Third section consists of subroutines/functions. Lex call yywrap() function after input is over. It should return 1 when work is done or should return 0 when more processing is required. yylex() function actual starts the process of pattern matching. In above program, we have not called yylex() since yyparse() in yacc program automatically calls yylex(). Thats why there in no need to call yylex() separately. If you are writing standalone Lex program, then you have to call yylex() in main() function in Lex program.

YACC
YACC program also consists of three sections, "Definitions""Context Free Grammar and action for each production""Subroutines/Functions"

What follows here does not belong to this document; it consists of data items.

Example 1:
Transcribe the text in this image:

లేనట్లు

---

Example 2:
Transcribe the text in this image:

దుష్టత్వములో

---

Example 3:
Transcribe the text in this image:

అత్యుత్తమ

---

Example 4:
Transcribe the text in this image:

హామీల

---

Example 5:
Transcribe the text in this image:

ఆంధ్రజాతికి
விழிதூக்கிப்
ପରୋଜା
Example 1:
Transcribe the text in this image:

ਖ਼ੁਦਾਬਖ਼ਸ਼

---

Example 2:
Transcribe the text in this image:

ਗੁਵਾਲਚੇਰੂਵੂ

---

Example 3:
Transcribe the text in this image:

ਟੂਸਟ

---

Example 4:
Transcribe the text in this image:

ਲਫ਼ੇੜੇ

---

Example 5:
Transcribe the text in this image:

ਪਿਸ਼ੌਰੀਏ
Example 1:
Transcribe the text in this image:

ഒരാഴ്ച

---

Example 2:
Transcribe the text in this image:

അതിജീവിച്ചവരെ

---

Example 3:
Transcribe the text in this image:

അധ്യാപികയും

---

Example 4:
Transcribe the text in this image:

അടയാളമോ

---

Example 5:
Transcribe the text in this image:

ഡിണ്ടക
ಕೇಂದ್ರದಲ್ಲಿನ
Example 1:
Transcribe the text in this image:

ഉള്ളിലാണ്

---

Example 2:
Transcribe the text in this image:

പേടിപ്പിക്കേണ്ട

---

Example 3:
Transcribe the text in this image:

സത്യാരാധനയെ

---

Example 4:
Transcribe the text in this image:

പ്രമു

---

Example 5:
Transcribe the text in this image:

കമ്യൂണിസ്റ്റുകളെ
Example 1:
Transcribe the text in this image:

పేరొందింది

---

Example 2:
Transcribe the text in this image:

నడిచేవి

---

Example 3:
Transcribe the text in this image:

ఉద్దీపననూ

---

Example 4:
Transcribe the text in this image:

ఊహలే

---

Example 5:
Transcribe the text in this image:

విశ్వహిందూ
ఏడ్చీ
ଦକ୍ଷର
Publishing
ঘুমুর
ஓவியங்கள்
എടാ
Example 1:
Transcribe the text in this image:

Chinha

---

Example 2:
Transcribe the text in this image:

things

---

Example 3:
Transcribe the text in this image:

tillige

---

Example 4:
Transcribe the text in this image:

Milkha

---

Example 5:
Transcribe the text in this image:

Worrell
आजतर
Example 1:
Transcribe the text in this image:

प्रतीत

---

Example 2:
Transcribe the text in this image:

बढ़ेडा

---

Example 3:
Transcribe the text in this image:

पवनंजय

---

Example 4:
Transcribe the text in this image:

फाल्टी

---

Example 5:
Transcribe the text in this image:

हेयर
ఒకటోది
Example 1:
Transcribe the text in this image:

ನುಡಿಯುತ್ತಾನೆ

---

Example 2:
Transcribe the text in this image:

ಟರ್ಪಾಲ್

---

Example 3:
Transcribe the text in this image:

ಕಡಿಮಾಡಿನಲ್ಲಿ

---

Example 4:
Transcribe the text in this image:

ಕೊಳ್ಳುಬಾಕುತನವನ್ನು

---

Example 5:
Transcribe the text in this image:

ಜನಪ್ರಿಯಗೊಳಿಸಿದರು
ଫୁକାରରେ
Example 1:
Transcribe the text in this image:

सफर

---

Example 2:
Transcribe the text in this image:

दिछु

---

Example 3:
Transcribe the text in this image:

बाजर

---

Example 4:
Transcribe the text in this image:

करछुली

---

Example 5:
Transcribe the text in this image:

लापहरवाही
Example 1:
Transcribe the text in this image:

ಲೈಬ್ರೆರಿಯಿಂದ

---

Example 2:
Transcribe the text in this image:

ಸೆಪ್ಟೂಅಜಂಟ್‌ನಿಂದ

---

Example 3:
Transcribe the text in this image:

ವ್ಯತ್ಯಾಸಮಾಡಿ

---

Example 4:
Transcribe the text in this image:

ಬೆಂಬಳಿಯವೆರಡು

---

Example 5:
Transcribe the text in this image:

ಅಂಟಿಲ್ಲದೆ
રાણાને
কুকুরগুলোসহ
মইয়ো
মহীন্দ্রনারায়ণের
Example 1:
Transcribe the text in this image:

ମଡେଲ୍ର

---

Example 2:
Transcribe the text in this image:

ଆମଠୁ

In first section, we can mention C language code which may consist of header files inclusion, global variables/ Constants definition/declaration. C language code can be mentioned in between the symbols %{ and %}.  Also we can define tokens in the first section. In above program, NUMBER is the token. We can define the associativity of the operations (i.e. left associativity or right associativity). In above yacc program, we have specified left associativity for all operators. Priorities among the operators can also be specified. It is in the increasing order "from top to bottom". For e.g. in our above yacc program, round brackets '(',')' has the higher priority than '*', '/', '%' which has higher priority than '+', '-'. Operators in the same statement have the same priority. For e.g. in our above program all of the '*', '/', '%' have the same priority.

In second section, we mention the grammar productions and the action for each production.

Third section consists of the subroutines. We have to call yyparse() to initiate the parsing process. yyerror() function is called when all productions in the grammar in second section doesn't match to the input statement.